Curr Opin Crit Care. 2006 Jun;12(3):213-7. doi: 10.1097/01.ccx.0000224864.93829.d4.
Patients who are successfully resuscitated following cardiac arrest often have a significant medical condition termed postresuscitation disease. This includes myocardial stunning, metabolic abnormalities and neurologic injury from global ischemia. There are no clinical signs or diagnostic tests for 24-72 h to distinguish patients who will and will not recover neurologic function.

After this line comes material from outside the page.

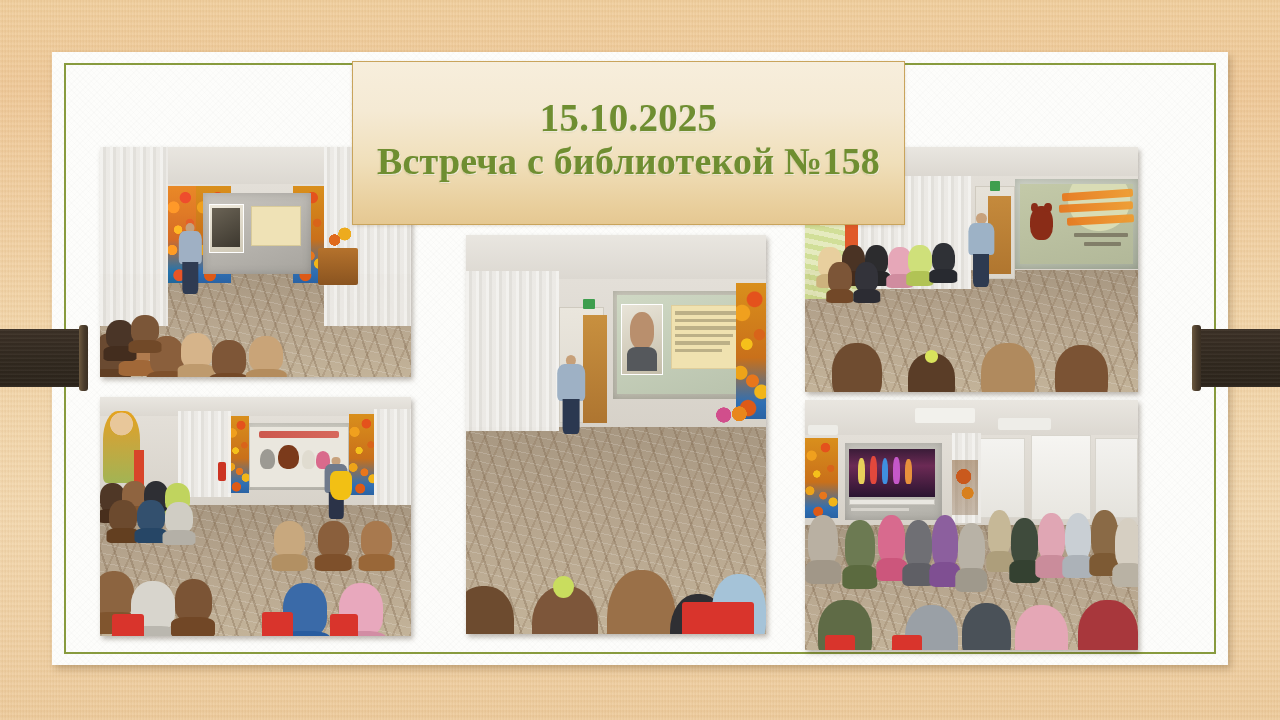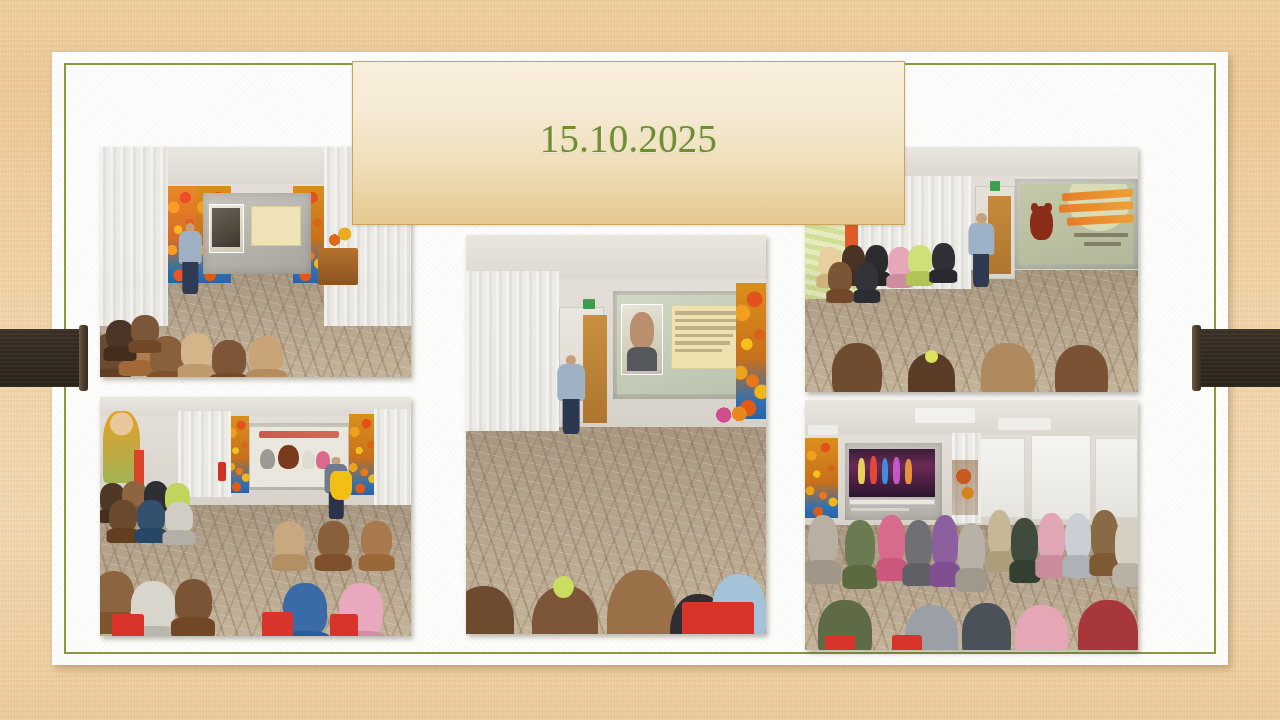"15.10.2025" #title-box .tline { font-weight: 400 -> 700 }
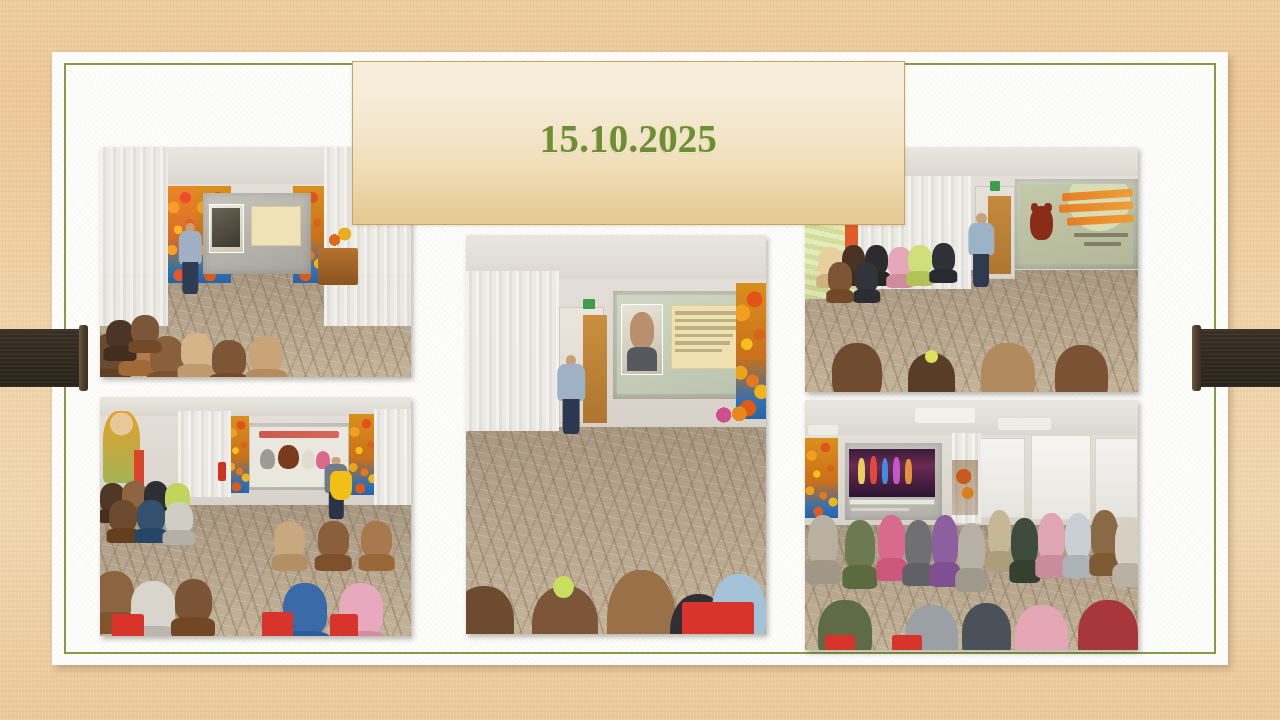"Встреча с библиотекой №158" div.tline { html: none -> <div>Встреча с библиотекой №158</div> }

Therapeutic hypothermia had been advocated for decades as a treatment to improve neurologic outcome after cardiac arrest. The early studies focused on moderate hypothermia, which was associated with complications and was not clearly beneficial. Over the past decade, studies have focused on mild hypothermia with target temperatures of 32-34 degrees C. Two recent multicentered, randomized, controlled trials have demonstrated improved neurologic outcome with mild therapeutic hypothermia applied to comatose survivors after cardiac arrest compared with a normothermic control group.
As a result of these studies the International Liaison Committee on Resuscitation recommends that 'Unconscious adult patients with spontaneous circulation after out-of-hospital cardiac arrest should be cooled to 32 degrees C to 34 degrees C for 12 to 24 hours when the initial rhythm was ventricular fibrillation'. Mild therapeutic hypothermia should also be considered for patients with in-hospital arrest and asystole and pulseless electrical activity who are comatose after return of spontaneous circulation.
心脏骤停后成功复苏的患者常患有一种严重的医学病症,称为复苏后疾病。这包括心肌顿抑、代谢异常以及全脑缺血导致的神经损伤。在24至72小时内,没有临床体征或诊断测试能够区分哪些患者会恢复神经功能,哪些患者不会恢复。
几十年来,治疗性低温一直被提倡作为改善心脏骤停后神经预后的一种治疗方法。早期研究集中在中度低温,这与并发症相关且益处不明确。在过去十年中,研究集中在目标温度为32至34摄氏度的轻度低温。最近两项多中心、随机、对照试验表明,与正常体温对照组相比,对心脏骤停后昏迷幸存者应用轻度治疗性低温可改善神经预后。
基于这些研究,国际复苏联合委员会建议,“院外心脏骤停后恢复自主循环的昏迷成年患者,若初始心律为室颤,应将体温降至32摄氏度至34摄氏度,并维持12至24小时”。对于院内心脏骤停以及心脏停搏和无脉电活动且自主循环恢复后昏迷的患者,也应考虑采用轻度治疗性低温。